Turkey plays with fire in the eastern Mediterranean

Greek officials are on the warpath after the Turkish government reneged on its earlier promise to halt illegal energy exploration activities on the Greek continental shelf. Officials told New Europe that the situation went “from anticipation of an invitation … to a provocation” when Turkey issued a new NAVTEX that runs until October 22 for research vessels. Oruc Reis to carry out research activities in the country’s Greece Exclusive Economic Zone.

This new act of provocation, however, goes beyond any previous move by Turkish President Recep Tayyip Erdogan, as the northeast side of the territory included in NAVTEX is only 10.5 kilometers from the coast of Kastelorizo; The territorial waters of Greece extend 9.5 kilometers off the coast of the island. Under international law, Greece reserves the right to unilaterally extend its territorial waters from 9.5 to 19.3 kilometers. Turkey, however, has said that if Greece chooses to legally extend its territorial claims, the Turkish government would consider the move a casus belli and a justification for war.

In recent months, Turkey has dramatically increased tensions in the eastern Mediterranean with increasingly bellicose and provocative actions. In early October, Turkish Foreign Minister Mevlut Cavusoglu met with his Greek counterpart Nikos Dendias in Bratislava and promised to set a date for the relaunch of so-called exploratory talks between the two countries on the delimitation of maritime zones.

Germany has been lobbying Turkey to make sure exploratory talks remain high on the Turkish government’s agenda. However, late on October 11, the Turkish authorities chose to rule out any appearance of wanting to find a peaceful compromise with the international community and issued a NAVTEX. This effectively brings things back to the boiling point that brought the entire eastern Mediterranean to the brink of a major crisis in late August and early September.

A Greek source told New Europe that the return to the status quo ante comes in far worse circumstances than in August.

Several key European players were completely baffled by Turkey’s sudden reversal.

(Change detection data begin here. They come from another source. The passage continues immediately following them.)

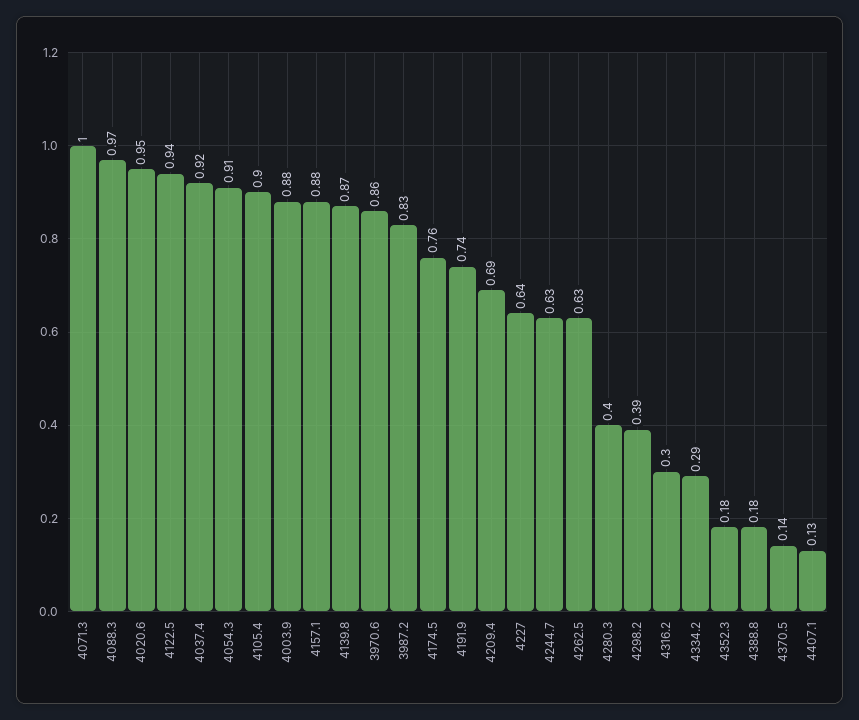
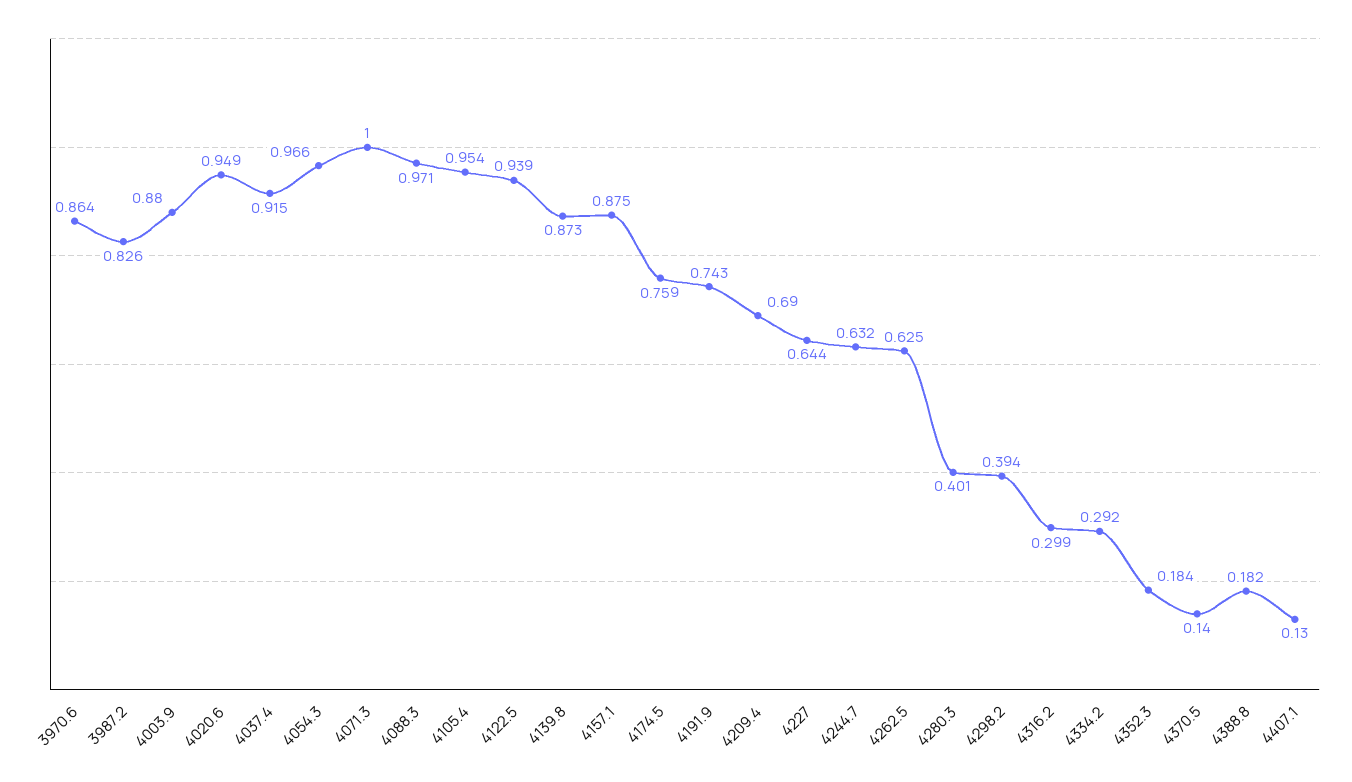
4054.3: 0.91 -> 0.966
4105.4: 0.9 -> 0.954

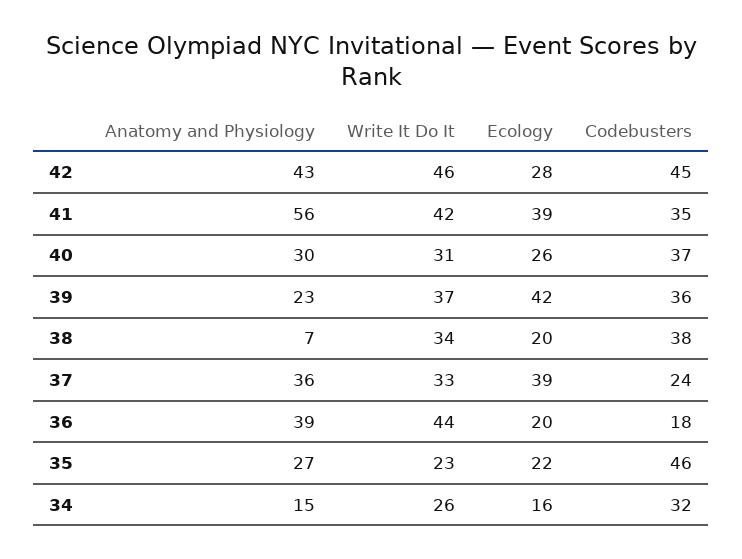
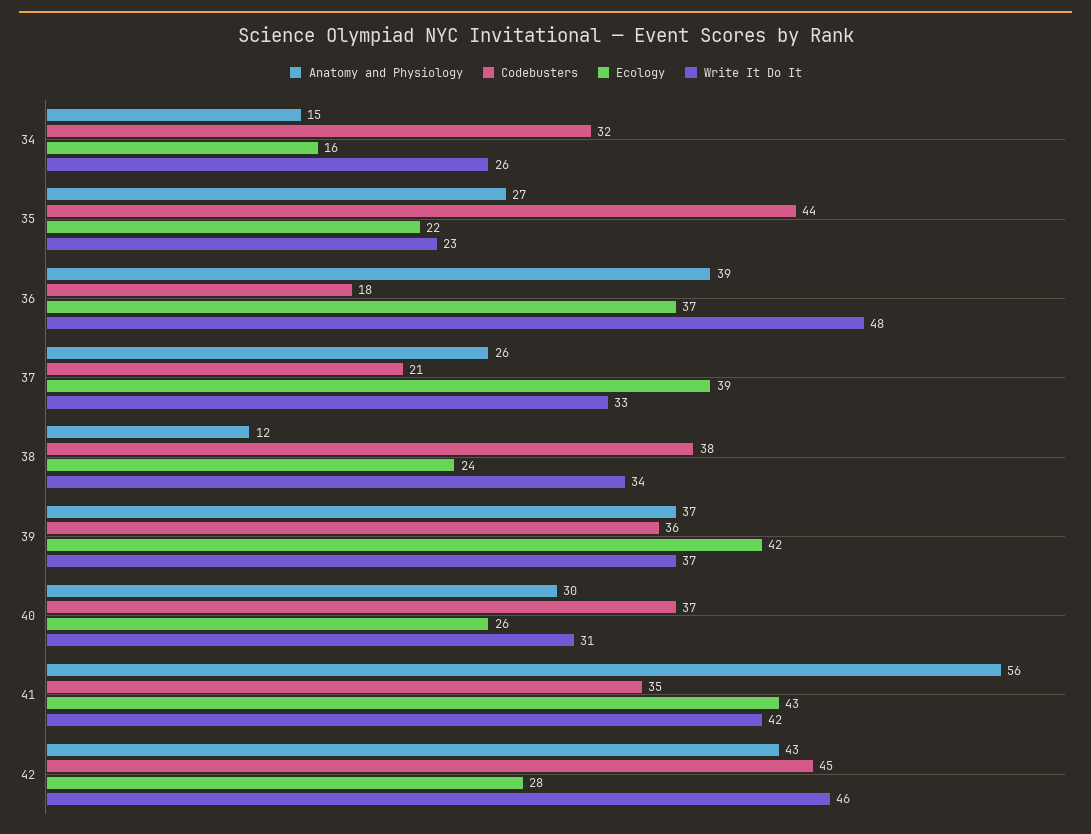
Ecology, 41: 39 -> 43
Anatomy and Physiology, 39: 23 -> 37
Anatomy and Physiology, 38: 7 -> 12
Ecology, 38: 20 -> 24
Anatomy and Physiology, 37: 36 -> 26
Codebusters, 37: 24 -> 21
Write It Do It, 36: 44 -> 48
Ecology, 36: 20 -> 37
Codebusters, 35: 46 -> 44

Even those who have taken a very moderate and pro-dialogue approach towards the Erdogan regime, including German Foreign Minister Heiko Maas, criticized Turkey’s move as a “provocation” and described the Turkish government’s stance as a violation. total confidence and a measure made in bad faith. A

According to the New Europe information, German officials went to their Greek counterparts, shortly before the Ankara announcement, that Turkey was going to make a major move that could destabilize the situation. Officials who are familiar with the details of the meeting between Greek Prime Minister Kyriakos Mitsotakis and Maas on October 13 told New Europe that Maas was extremely angry about Erdogan’s actions but was concerned about how Turkey would react and whether a stiffer response would advance or not. enrage the Turks.

Maas, however, canceled a scheduled trip to Ankara that was scheduled for October 14. German Chancellor Angela Merkel is, according to reports provided to New Europe, also deeply irritated by Erdogan’s latest provocation.

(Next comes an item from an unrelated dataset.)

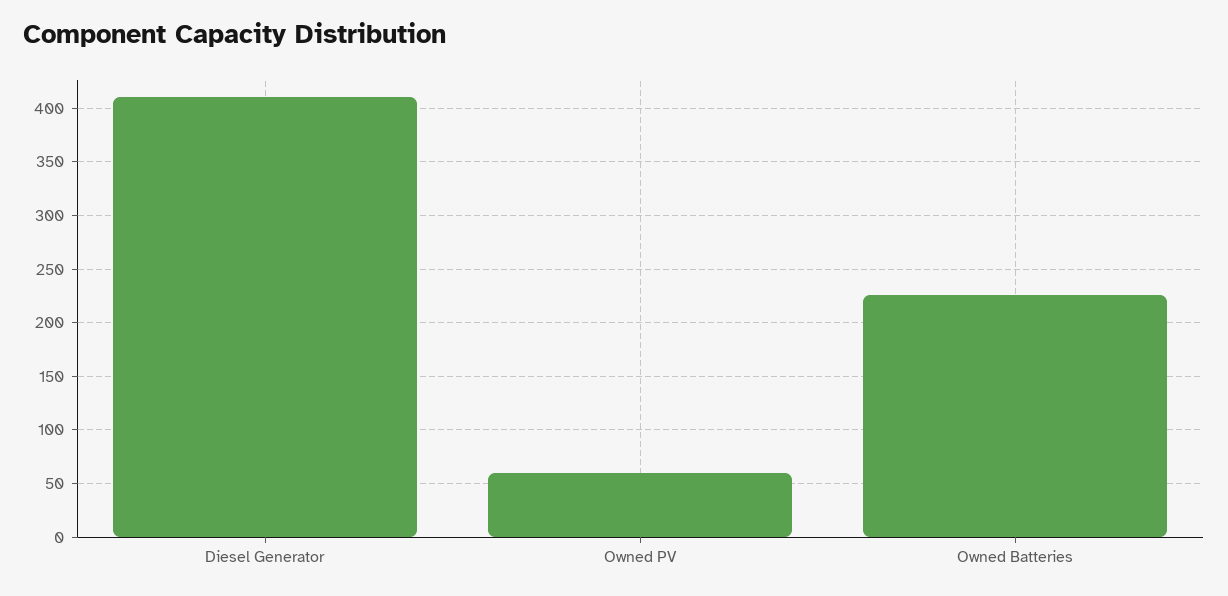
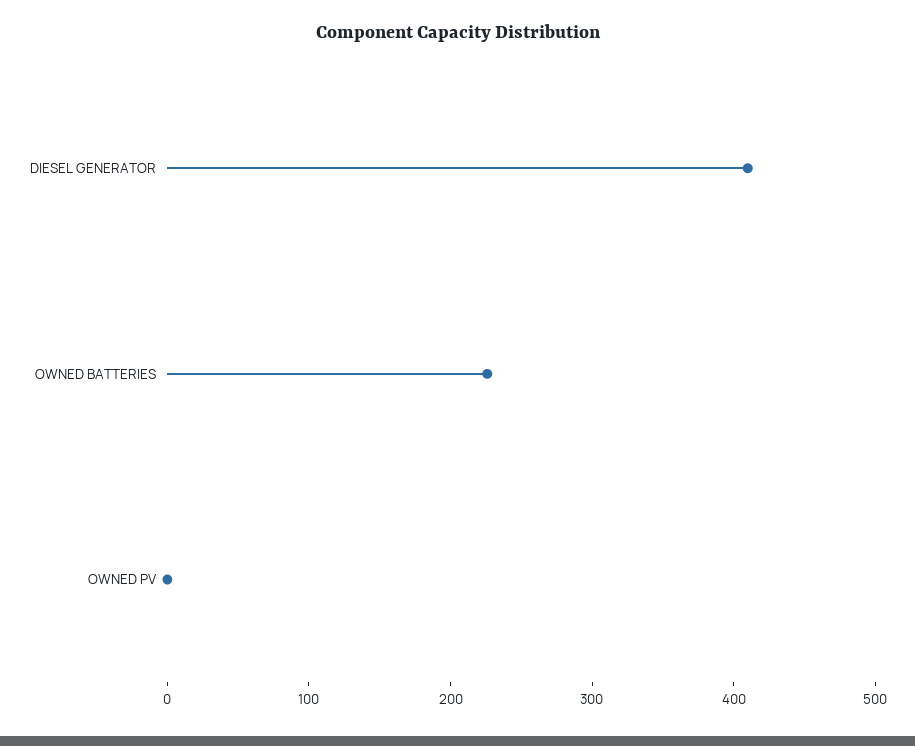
Owned PV: 60 -> 0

What is unclear at this time, and which keeps the eastern Mediterranean on a razor’s edge, is the fact that many of Europe’s key players seem to suffer from a lack of clarity on how to formulate a strategic plan to contain Turkey or who are genuinely paralyzed by their concerns about how Erdogan and his Islamist / ultranationalist allies in Turkey’s ruling system will respond if harsh countermeasures are employed to stop Turkey’s illegal activities.

The Turkish government seems unhappy with the framework of the exploratory talks and wants to radically expand the scope of the debate. Greece, as well as its powerful allies in the Eastern Mediterranean and the United States, do not recognize any other internationally accepted legal framework with Turkey other than the current delimitation of the continental shelf and the Exclusive Economic Zone.

A Greek Air Force F-16 fighter jet is seen during an air refueling exercise with a US KC-135 aircraft from the US air base in Chania, Crete. EPA-EFE // STEFANOS RAPANIS

What further complicates matters is the fact that Greece and its allies have roundly rejected Turkey’s demands that the Greek government completely demilitarize certain Greek islands. Many Western observers, as well as officials in Athens, now believe that Erdogan hopes to engineer an incident at sea that will give him an excuse with the Turkish public to create new tensions in the region with the aim of forcing a dialogue under new terms. .

An internationally mediated conflict resolution process could force the two countries into exhaustive discussions to avoid the battlefield. It is for this reason that a high-ranking Greek official told New Europe that despite the large Greek naval presence in the now focused area, the Hellenic Navy will benefit from staying calm and avoiding any kind of cheating that Erdogan hopes. . to configure.

Athens is also sending strong signals to Brussels that the EU can no longer be a neutral observer on the crisis, especially in light of Turkey’s most recent action. Reports from across the EU have indicated that some European leaders are finally beginning to tire of Erdogan’s continued attempts to provoke a conflict so close to the EU’s borders.